Gus likes car rides, sometimes. They climb into her car.
“Where are we going?” he asks.
“To therapy,” she says. He’ll start to get agitated now, she thinks.
But he puts the window down and the trees go past, and he leans his head back and croons.
“Are you happy, Saxophone Man?” Mila says.
Everything is in stasis now-he grows no better but no worse until something happens with the cells they put in his brain. Three months until they see any difference, at the earliest. But now, one month after they injected new cells into his gap-ridden brain, they will do some tests to benchmark.
It all makes perfect sense. Too bad we never benchmark when we’re healthy, she thinks. Maybe she should have herself benchmarked. Mila Schuster, cognitive function raw scores at age fifty-one. Then if dementia got her in its jaws, they could chart the whole cycle. Hell, benchmark the whole population, like they benchmark women with mammograms between the ages of forty-five and fifty.
Unless it has already started. She forgets things at work. She knows it is just because she is so worried about Alzheimer’s. Senior moments, Allen, one of the home health used to call those times when you stand in the kitchen and can’t remember what you came for.
If she got Alzheimer’s, who would take care of her? She and Gus would end up in an institution, both in diapers and unaware of each other.
Gus croons.
“Saxophone Man,” she says. There is something dear to her about the ruined Gus, even through all the fear and the anger and the dismay. This great ruin of a fine brain. This engineer who could so often put his finger on a problem and say, “There. That’s it. The higher the strength of the plastic in the handle, the more brittle it is. You want to back off on the strength a bit and let the thing flex or it’s going to shatter. Particularly if it sits in sunlight and the UV starts breaking down the plastic.”
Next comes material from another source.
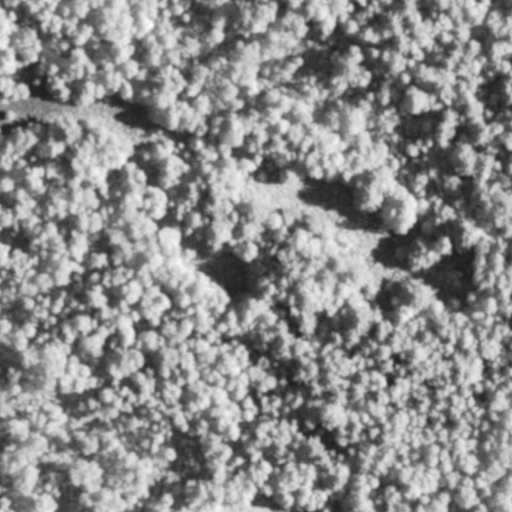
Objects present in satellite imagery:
park: (256, 255)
What a marvelous brain you had, she thinks. You’d say it and I’d see it, everybody would see it, obvious then. But everything is obvious once you see it.
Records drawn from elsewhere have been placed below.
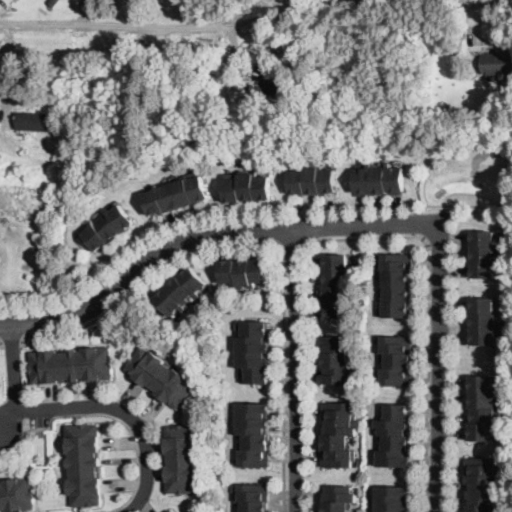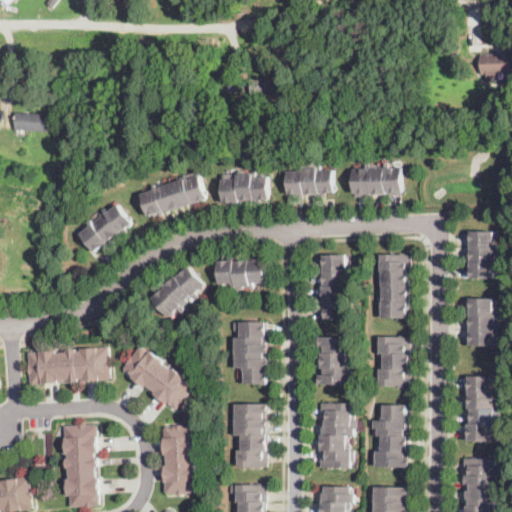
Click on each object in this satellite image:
building: (8, 1)
building: (52, 2)
road: (256, 20)
building: (497, 62)
building: (497, 64)
building: (266, 84)
building: (266, 86)
building: (492, 111)
building: (32, 120)
building: (33, 122)
building: (312, 180)
building: (379, 180)
building: (312, 181)
building: (379, 181)
building: (248, 187)
building: (247, 188)
building: (175, 194)
building: (176, 196)
building: (107, 227)
building: (108, 228)
road: (207, 233)
road: (268, 240)
road: (291, 242)
building: (483, 253)
building: (484, 254)
building: (243, 271)
building: (243, 272)
building: (396, 284)
building: (397, 284)
building: (336, 285)
building: (336, 286)
building: (180, 290)
building: (70, 292)
building: (180, 292)
road: (424, 314)
building: (483, 320)
building: (484, 321)
road: (10, 338)
road: (0, 342)
building: (253, 350)
building: (255, 350)
building: (396, 359)
building: (336, 360)
building: (337, 360)
building: (396, 361)
building: (71, 364)
road: (13, 365)
building: (71, 366)
road: (439, 367)
road: (295, 369)
building: (160, 375)
building: (159, 376)
building: (483, 407)
building: (484, 407)
road: (116, 409)
road: (126, 425)
building: (253, 433)
building: (253, 433)
building: (339, 433)
building: (339, 433)
building: (394, 436)
building: (394, 436)
building: (182, 458)
building: (182, 459)
building: (84, 464)
building: (84, 465)
building: (482, 483)
building: (483, 484)
building: (16, 494)
building: (17, 495)
building: (251, 496)
building: (254, 496)
building: (338, 498)
building: (339, 498)
building: (392, 498)
building: (393, 498)
building: (171, 510)
building: (172, 510)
The therapy is done at a place called Baobab Tree Rehab in a strip shopping mall. The anchor store in the mall is a Sears Hardware, which is Sears with just tools. Inside, Baobab Tree Rehab is like insurance companies and mortgage companies-there are ficus trees in pots in front of the windows, and rat’s maze cubicles like there are in older office buildings. Once, years before, Gus was walking with Mila at work when suddenly he crouched a bit so he was her height-she is five three-and said, it really is a maze for you. That was the first time she realized he could see over the tops of the cubicles, and so they didn’t really work like walls for him.
Gus is looking over the cubicles now, too.
Their therapist is young. She comes out to meet them. “Mr. Schuster, Mrs. Schuster, I’m Eileen.”
Mila likes that she talks to Gus. Gus may or may not care, but Mila figures it means that they think about things.
Eileen takes them back past the cubicles to a real room with a table in it. There are shelves on the wall.
“Mrs. Schuster,” she says, “I’d like you to sit in with us this first time.” Mila has not even thought about not sitting in, but now, suddenly she longs to be allowed to leave. She could go for a walk. Go take a nap. But Gus will probably get upset if she leaves him with a stranger.